Dieciséis años después de su debut, retirado de lo que podríamos llamar servicio activo de la magia, Jean-Eugène Robert-Houdin (1805-1871) seguía administrando su propio teatro en París. Había ganado mucho dinero, había creado a Antonio Diavolo, un autómata de 90 centímetros que hacía piruetas en su trapecio de miniatura y dejaba al público con la boca abierta, había hecho flotar en el aire a su propio hijo y había inventado su truco más hermoso, «El naranjo fantástico»: pedía un pañuelo, lo convertía en polvo, echaba el polvo sobre un pequeño naranjo, el arbolito florecía, después daba naranjas verdaderas, el mago tomaba una, la abría en dos y de adentro de la naranja sacaba el pañuelo.

Sentado tranquilamente en un sillón, Robert-Houdin pensaba en los pasados años de gloria cuando llegaron los enviados de Napoleón III. El Segundo Imperio Francés reclamaba su ayuda para sofocar una rebelión de los morabitos en Argelia. Debía desalentar a aquel grupo de sacerdotes musulmanes a quienes sus seguidores atribuían poderes mágicos mostrándoles que él -y, por lo tanto, Francia- era más poderoso que ellos.
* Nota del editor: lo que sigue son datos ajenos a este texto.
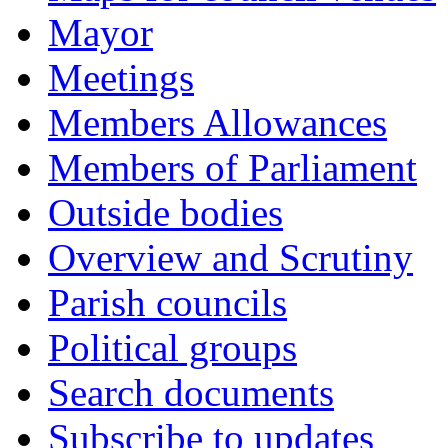
Mayor
Meetings
Members Allowances
Members of Parliament
Outside bodies
Overview and Scrutiny
Parish councils
Political groups
Search documents
Subscribe to updates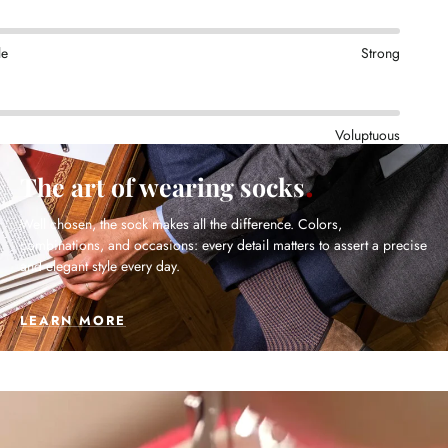
le
Strong
Voluptuous
The art of wearing socks
Well chosen, the sock makes all the difference. Colors,
combinations, and occasions: every detail matters to assert a precise
and elegant style every day.
LEARN MORE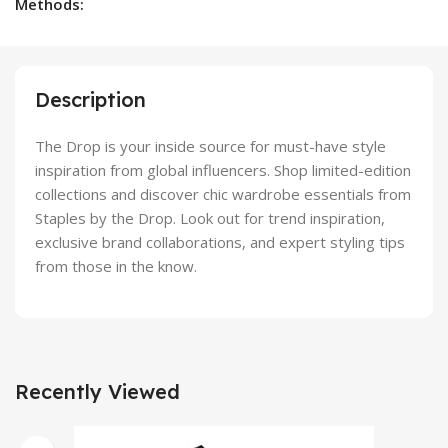
Methods:
Description
The Drop is your inside source for must-have style
inspiration from global influencers. Shop limited-edition
collections and discover chic wardrobe essentials from
Staples by the Drop. Look out for trend inspiration,
exclusive brand collaborations, and expert styling tips
from those in the know.
Recently Viewed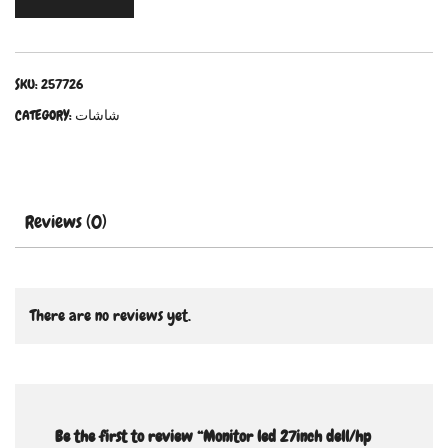
SKU:
257726
CATEGORY:
شاشات
Reviews (0)
There are no reviews yet.
Be the first to review “Monitor led 27inch dell/hp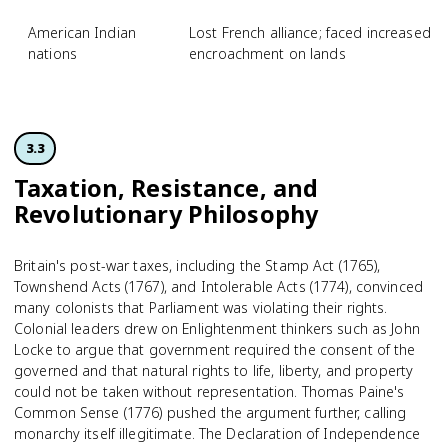
American Indian
Lost French alliance; faced increased Br
nations
encroachment on lands
3.3
Taxation, Resistance, and
Revolutionary Philosophy
Britain's post-war taxes, including the Stamp Act (1765),
Townshend Acts (1767), and Intolerable Acts (1774), convinced
many colonists that Parliament was violating their rights.
Colonial leaders drew on Enlightenment thinkers such as John
Locke to argue that government required the consent of the
governed and that natural rights to life, liberty, and property
could not be taken without representation. Thomas Paine's
Common Sense (1776) pushed the argument further, calling
monarchy itself illegitimate. The Declaration of Independence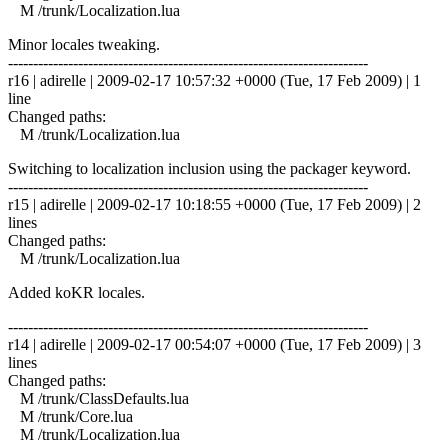
M /trunk/Localization.lua
Minor locales tweaking.
------------------------------------------------------------------------
r16 | adirelle | 2009-02-17 10:57:32 +0000 (Tue, 17 Feb 2009) | 1
line
Changed paths:
M /trunk/Localization.lua
Switching to localization inclusion using the packager keyword.
------------------------------------------------------------------------
r15 | adirelle | 2009-02-17 10:18:55 +0000 (Tue, 17 Feb 2009) | 2
lines
Changed paths:
M /trunk/Localization.lua
Added koKR locales.
------------------------------------------------------------------------
r14 | adirelle | 2009-02-17 00:54:07 +0000 (Tue, 17 Feb 2009) | 3
lines
Changed paths:
M /trunk/ClassDefaults.lua
M /trunk/Core.lua
M /trunk/Localization.lua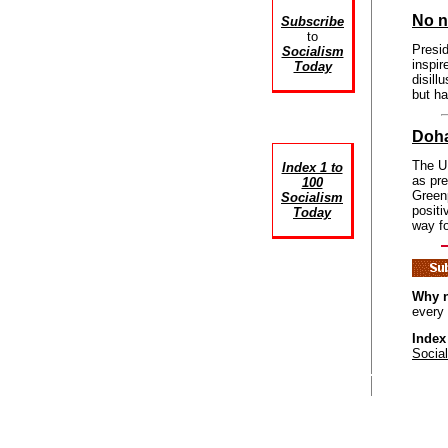
No n
Subscribe
to
Presi
Socialism
inspir
Today
disil
but h
Doha
The UN
Index 1 to
as pr
100
Greenp
Socialism
positi
Today
way f
Why n
every
Index
Socia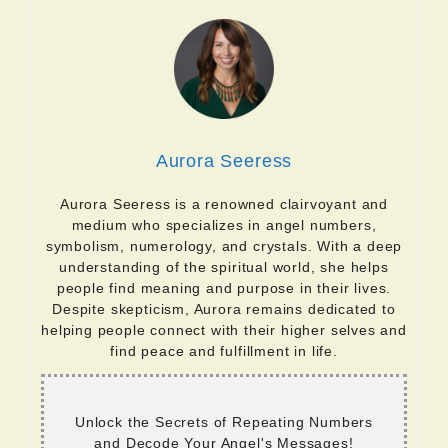
Aurora Seeress
Aurora Seeress is a renowned clairvoyant and
medium who specializes in angel numbers,
symbolism, numerology, and crystals. With a deep
understanding of the spiritual world, she helps
people find meaning and purpose in their lives.
Despite skepticism, Aurora remains dedicated to
helping people connect with their higher selves and
find peace and fulfillment in life.
Unlock the Secrets of Repeating Numbers
and Decode Your Angel's Messages!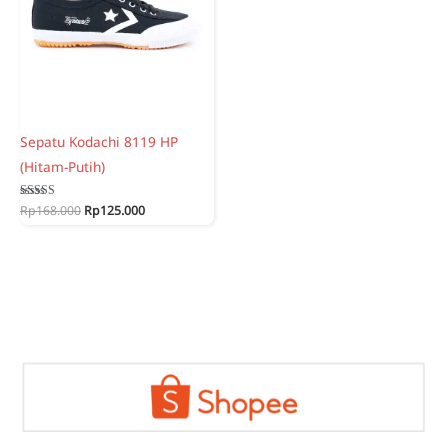
Sepatu Kodachi 8119 HP
(Hitam-Putih)
Original
Current
Rated
Rp
168.000
Rp
125.000
5.00
price
price
out of 5
was:
is:
Rp168.000.
Rp125.000.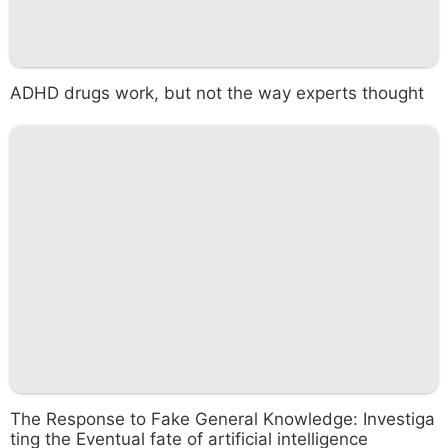
ADHD drugs work, but not the way experts thought
The Response to Fake General Knowledge: Investiga
ting the Eventual fate of artificial intelligence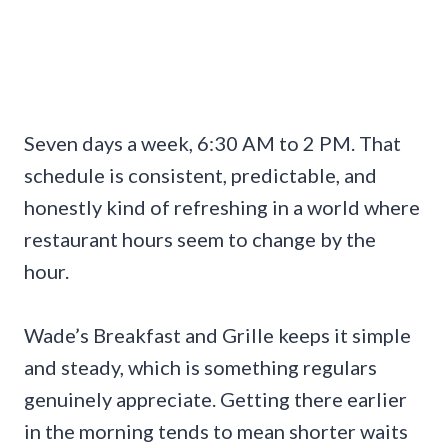
Seven days a week, 6:30 AM to 2 PM. That
schedule is consistent, predictable, and
honestly kind of refreshing in a world where
restaurant hours seem to change by the
hour.
Wade’s Breakfast and Grille keeps it simple
and steady, which is something regulars
genuinely appreciate. Getting there earlier
in the morning tends to mean shorter waits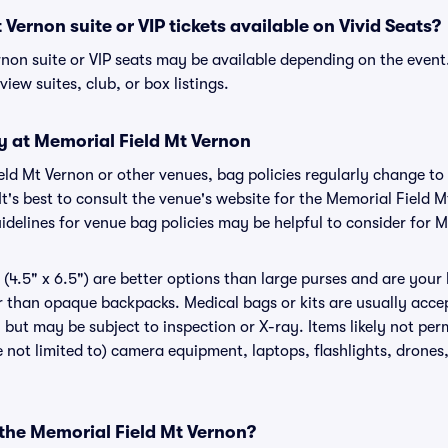
Vernon suite or VIP tickets available on Vivid Seats?
rnon suite or VIP seats may be available depending on the event
view suites, club, or box listings.
y at Memorial Field Mt Vernon
ield Mt Vernon or other venues, bag policies regularly change
It's best to consult the venue's website for the Memorial Field 
delines for venue bag policies may be helpful to consider for 
(4.5" x 6.5") are better options than large purses and are your
r than opaque backpacks. Medical bags or kits are usually accep
but may be subject to inspection or X-ray. Items likely not per
 not limited to) camera equipment, laptops, flashlights, drones, 
 the Memorial Field Mt Vernon?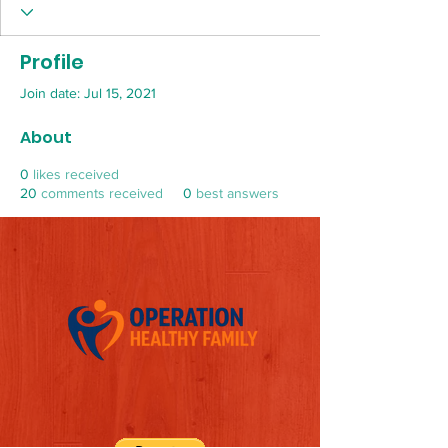
Profile
Join date: Jul 15, 2021
About
0
likes received
20
comments received
0
best answers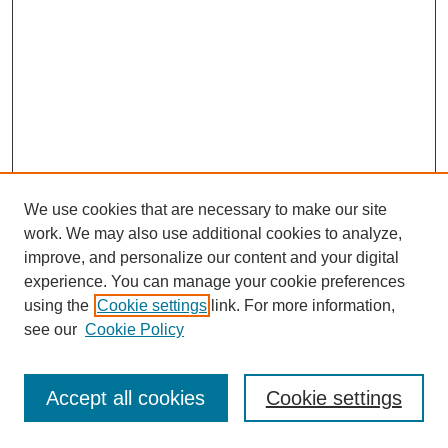
We use cookies that are necessary to make our site
work. We may also use additional cookies to analyze,
improve, and personalize our content and your digital
experience. You can manage your cookie preferences
using the
Cookie settings
link. For more information,
see our
Cookie Policy
Browse
Disciplines
Accept all cookies
Cookie settings
Authors
Search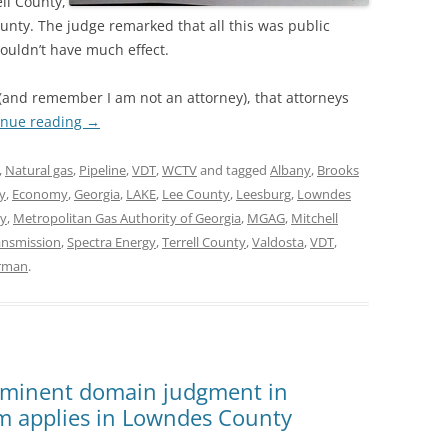
ell County,
unty. The judge remarked that all this was public
wouldn’t have much effect.
e (and remember I am not an attorney), that attorneys
inue reading
→
,
Natural gas
,
Pipeline
,
VDT
,
WCTV
and tagged
Albany
,
Brooks
y
,
Economy
,
Georgia
,
LAKE
,
Lee County
,
Leesburg
,
Lowndes
y
,
Metropolitan Gas Authority of Georgia
,
MGAG
,
Mitchell
ransmission
,
Spectra Energy
,
Terrell County
,
Valdosta
,
VDT
,
erman
.
t eminent domain judgment in
im applies in Lowndes County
Por supuesto, Robert-Houdin aceptó la misión. Viajó para enfrentarse, solo, con los morabitos. Le pidió al más robusto que levantara un liviano cofre de madera, lo que el grandote hizo, la primera vez, sin problemas. Pero la caja tenía en la base una plancha de acero y, bajo el piso del lugar en que se desarrollaba el desafío, Robert-Houdin había ocultado un electroimán de considerable consistencia. Como un actor dramático, el mago anunció que él sabía cómo quitarle a su rival la fuerza, y que lo haría allí mismo. Accionado el imán, no había nadie en el mundo que pudiera levantar el cofrecito. El morabito se enfureció. Hizo esfuerzos sobrehumanos y en lo más intenso de esos esfuerzos fue «beneficiado» con una descarga eléctrica. Gritó y salió corriendo. Sin que mediara mucho tiempo, los insurgentes se desconcentraron.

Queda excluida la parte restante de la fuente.